Wall Street analysts and Qualcomm officials had previously said they expected Apple to use an internally developed 5G modem starting in 2024.
The continued sales to Apple will boost Qualcomm’s handsets business, which reported $5.26 billion in sales in the quarter ended in June, and could soften the blow of potentially losing a critical customer. About 21% of Qualcomm’s fiscal 2022 revenue of $44.2 billion came from Apple, according to a UBS estimate.
Qualcomm currently supplies Apple with 5G modems for its iPhones, but Apple has been working to build its own modems to move away from Qualcomm chips. It purchased Intel‘s smartphone modem division in 2019 to build its own modem. However, analysts have suggested that it will be challenging for Apple to move away from Qualcomm’s chips because of their complexity.
Qualcomm also makes money from Apple through cellular licensing fees, which were about $1.9 billion in 2022, according to the UBS estimate.
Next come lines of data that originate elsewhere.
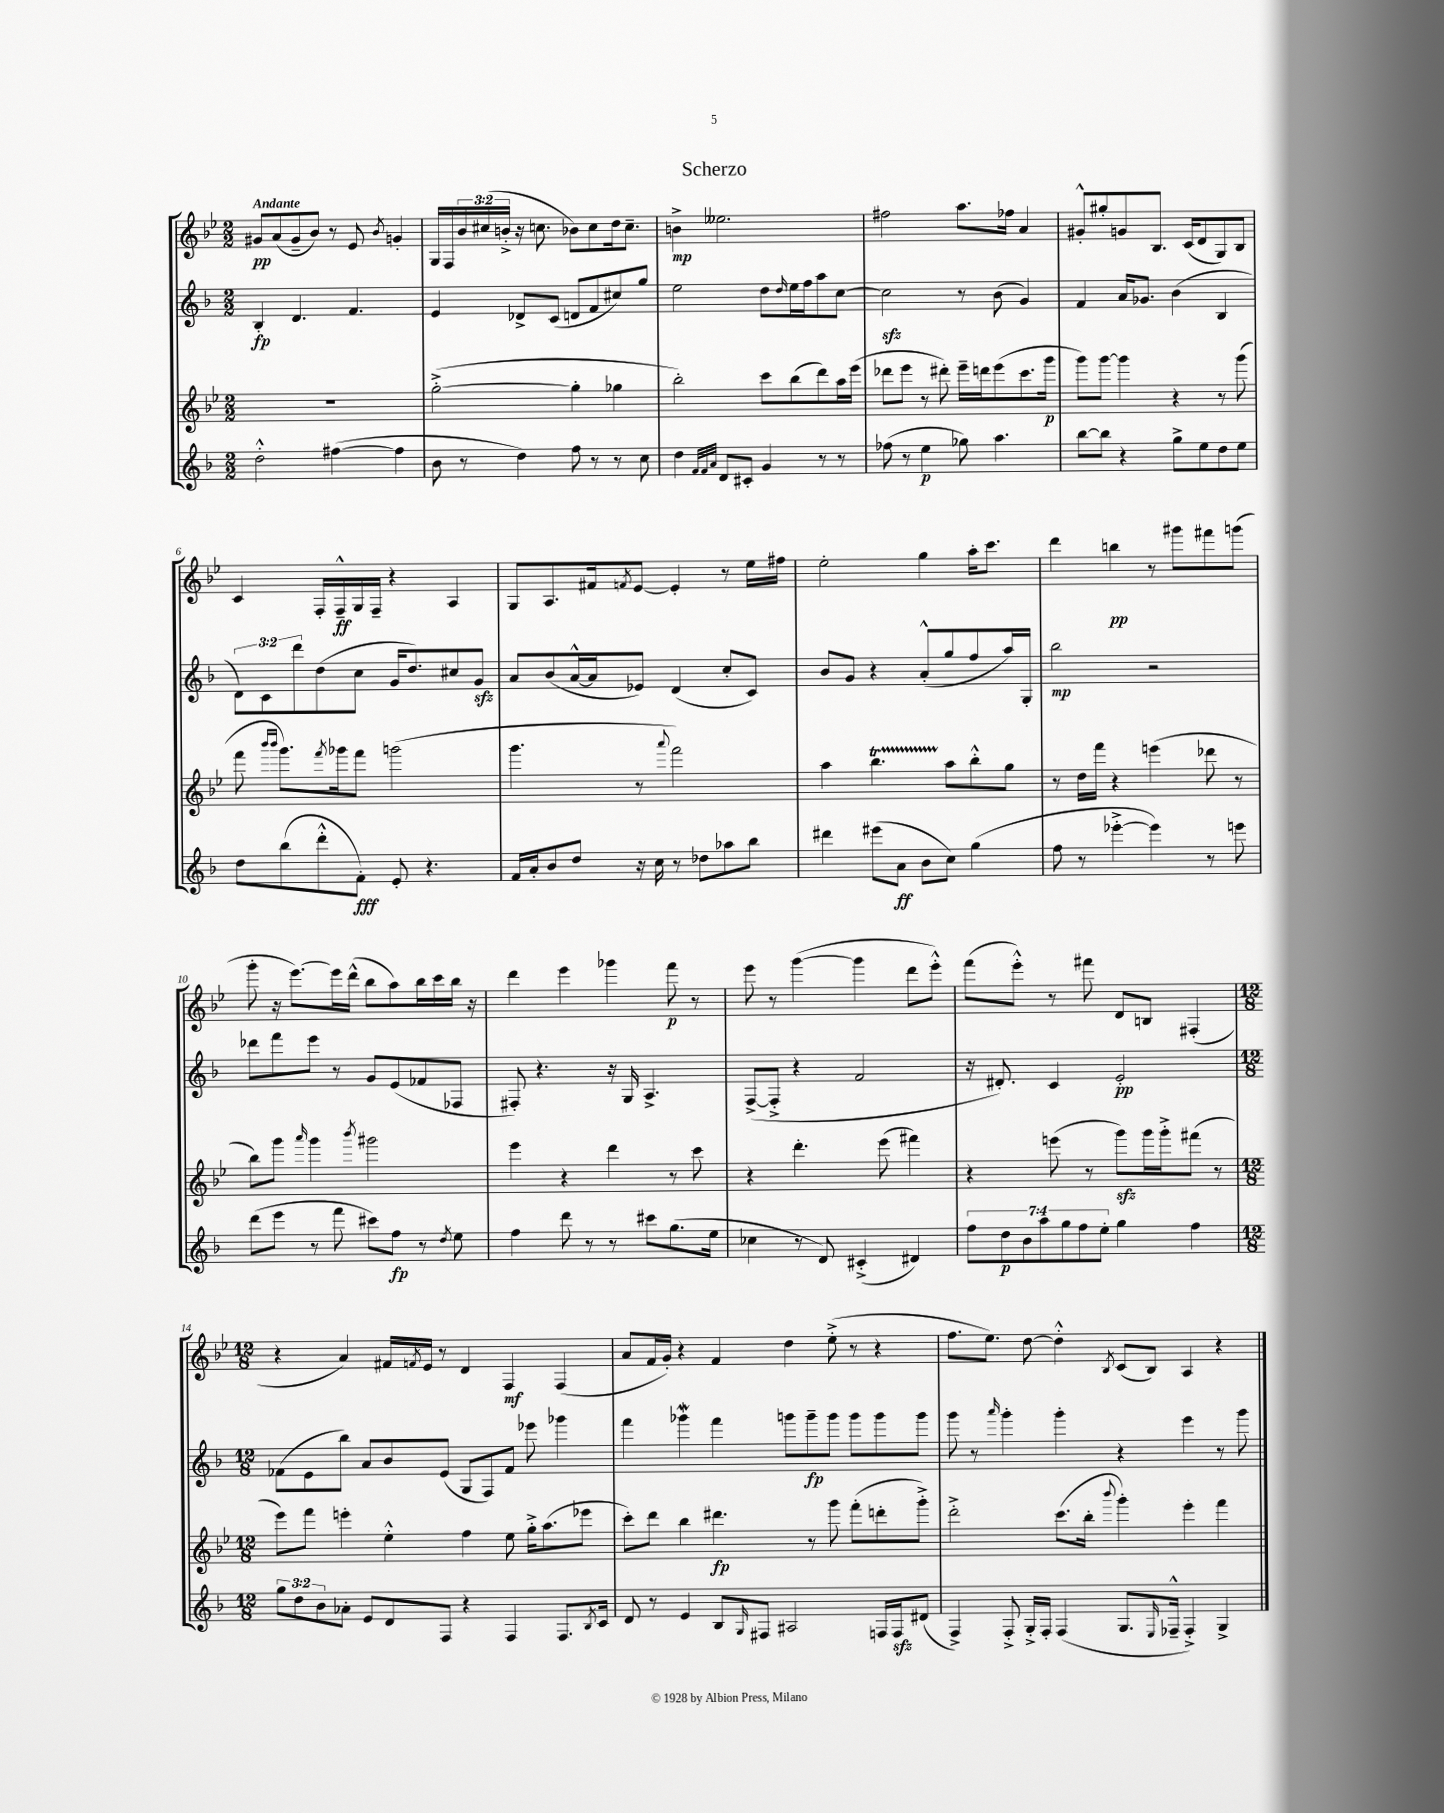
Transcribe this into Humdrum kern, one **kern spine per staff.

**kern	**kern	**kern	**kern
*staff4	*staff3	*staff2	*staff1
*clefG2	*clefG2	*clefG2	*clefG2
*k[b-]	*k[b-e-]	*k[b-]	*k[b-e-]
*M2/2	*M2/2	*M2/2	*M2/2
2dd'^^	1r	4B-'	8g#
.	.	.	(8a
.	.	4.d	8g#~
.	.	.	8b-)
([4ff#	.	.	8r
.	.	4.f	8e-
.	.	.	8qb-
4ff#]	.	.	4g'
=	=	=	=
8b-	([2gg'^	4e	16G
.	.	.	16F
8r	.	.	24b-
.	.	.	(24cc#
.	.	.	24b'^
4dd)	.	8d-^	16r
.	.	.	8.cc
.	.	(8c	.
8ff	4gg']	8d	8b-)
8r	.	8f	8cc
8r	4gg-	8cc#)	16dd
.	.	.	8.cc~
8cc	.	8gg	.
=	=	=	=
4dd	2bb-')	2ee	4b^
32qqf	.	.	.
32qqf	.	.	.
32qqa	.	.	.
8d	.	.	2.ee--
8c#'	.	.	.
4g	8ccc	8dd	.
.	.	16qqdd	.
.	(8bb-	16ee	.
.	.	16ff	.
8r	8ddd)	8aa	.
8r	16aa	[8cc	.
.	(16eee-	.	.
=	=	=	=
(8ff-	8ddd-	2cc]	2ff#
8r	8eee-	.	.
4ee	8r	.	.
.	8ddd#')	.	.
8gg-)	16eee-~	8r	8.aa
.	16ddd	.	.
4.aa	(8eee-	(8b-	.
.	.	.	16ff-
.	8.ccc	4g)	4a
.	16ggg	.	.
=	=	=	=
[8bb-	8ggg)	4f	8g#'^^
8bb-]	[8ggg	.	8gg#'
4r	4ggg]	16a	8g
.	.	8.g-	.
.	.	.	8.B-
8gg^	4r	(4b-	.
.	.	.	(16c
8ee	.	.	8d
8dd	8r	4B-	8G)
8ee	(8ggg	.	8B-
=	=	=	=
8dd	8fff	12d)	4c
.	.	12c	.
.	16qqbbb-	.	.
.	16qqbbb-	.	.
(8bb-	8.ggg)	.	.
.	.	12ddd	.
8ddd'^^	.	(8dd	16F'
.	8qfff	.	.
.	16ggg-	.	16F~^^
8f')	8fff	8cc	16G
.	.	.	16F~
8e'	(2ggg	16g	4r
.	.	8.dd)	.
4.r	.	.	.
.	.	8cc#	4A
.	.	8g	.
=	=	=	=
16f	4.ggg	8a	8G
16a'	.	.	.
8b-	.	(8b-	8.A
8dd	.	[16a^^	.
.	.	16a]	16f#
.	.	.	8qf
16r	8r	8e-)	[8e-
16cc	.	.	.
.	8qqaaa	.	.
8r	2fff)	(4d	4e-']
8dd-	.	.	.
8aa-	.	8cc'	8r
8bb-	.	8c)	16ee-
.	.	.	16ff#
=	=	=	=
4ddd#	4aa	8b-	2ee-'
.	.	8g	.
(8eee#	4.bb-	4r	.
8a	.	.	.
8b-	.	(8a'^^	4gg
8cc)	8aa	8gg	.
(4gg	8bb-'^^	8ff	16aa'
.	.	.	8.ccc
.	8gg	16aa)	.
.	.	16G'	.
=	=	=	=
8ff	8r	2bb-	4ddd
8r	16dd	.	.
.	16fff	.	.
[4eee-'^	4r	.	4bb
4eee-])	(4eee	2r	8r
.	.	.	8ggg#
8r	8ddd-	.	8fff#
8eee	8r	.	(8ggg
=	=	=	=
(8ddd	8bb-)	8ddd-	8ggg'
8eee	8ggg	8fff	16r
.	.	.	[8.eee-)
.	16qqaaa	.	.
8r	4ggg	8eee	.
8fff	.	8r	16eee-]
.	.	.	(16ddd^^
.	8qbbb-	.	.
8ccc#)	2ggg#	8g	8bb-
8ff	.	(8e	8aa)
8r	.	8f-	16bb-
.	.	.	16ccc
8qdd	.	.	.
8ee	.	8F-	16bb-
.	.	.	16r
=	=	=	=
4ff	4eee-	8F#')	4ddd
.	.	4.r	.
8ddd	4r	.	4eee-
8r	.	.	.
8r	4ddd	16r	4ggg-
.	.	16G	.
8ccc#	.	4.A^	.
(8.gg	8r	.	8fff
.	8ccc	.	8r
16ee	.	.	.
=	=	=	=
4cc-	4r	([8F^	8eee-
.	.	8F'^]	8r
8r	4.ddd'	4r	([4ggg
8d)	.	.	.
(4c#'^	.	2f	4ggg]
.	(8eee-	.	.
4d#)	4fff#)	.	8ddd
.	.	.	8eee-'^^)
=	=	=	=
14ff	4r	16r	(8fff
.	.	8.d#')	.
14dd	.	.	.
.	.	.	8eee-'^^)
14b-	.	.	.
14aa	.	.	.
.	(8eee	4c	8r
14gg	.	.	.
14ff	.	.	.
.	8r	.	8fff#
14ee'	.	.	.
4gg	8ggg)	2e'	8d
.	16ggg	.	8B
.	16ggg'^	.	.
4ff	(8fff#	.	(4F#'
.	8r	.	.
=	=	=	=
*M12/8	*M12/8	*M12/8	*M12/8
12gg	8eee-)	(8f-	4r
12dd	.	.	.
.	8fff	8e	.
12b-	.	.	.
8a-'	4eee'	8bb-)	4a)
8e	.	8a	.
8d	4ee-'^^	8b-	16f#
.	.	.	8qf
.	.	.	16e-
8F	.	(8e	8r
4r	4ff	8G	4d
.	.	8F)	.
4F	8ee-	8f-	4F
.	16gg'^	8eee-	.
.	(8.aa	.	.
8.F	.	4ggg-	(4F
.	8eee-	.	.
8qB-	.	.	.
16c	.	.	.
=	=	=	=
8d	8ccc')	4fff	8a
8r	8ddd	.	16f
.	.	.	16g')
4e	4bb-	4ggg-	4r
8B-	4.ddd#	4fff	4f
16qqG	.	.	.
8F#	.	.	.
2A#	.	8ggg	4dd
.	8r	8ggg~	.
.	8ggg	8ggg	(8ee-'^
.	(8fff'	8ggg	8r
16F	8ddd'	8ggg	4r
16F	.	.	.
(8d#	8ggg'^)	8ggg	.
=	=	=	=
4F^)	2ddd'^	8ggg	8.ff
.	.	8r	.
.	.	.	8.ee-)
.	.	16qqaaa	.
8F'^	.	4ggg'	.
16G'^	.	.	[8dd
16F'	.	.	.
(4F	(8.ccc	4ggg'	4dd'^^]
.	16bb-'	.	.
.	8qqbbb-	.	8qB-
8.G	4ggg')	4r	(8c
.	.	.	8B-)
16qqE	.	.	.
16F-~^^	.	.	.
4F-'^)	4eee-'	4eee	4A
4G^	4fff	8r	4r
.	.	8ggg	.
==	==	==	==
*-	*-	*-	*-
Qualcomm continues to collect royalties from Apple under a six-year agreement, it said. That agreement was struck at the end of a legal battle between Apple and Qualcomm over royalties that was settled in 2019.
Qualcomm says that it expects to only supply 20% of the modems needed for Apple’s 2026 smartphone launch, signaling that it likely still expects the Apple business to eventually decline. A Qualcomm official said the company was not updating its guidance to take in account the Apple sales.
Apple is expected to announce new iPhones, likely called iPhone 15, on Tuesday, which will use Qualcomm modems.
CNBC has reached out to Apple for comment and will update this story accordingly.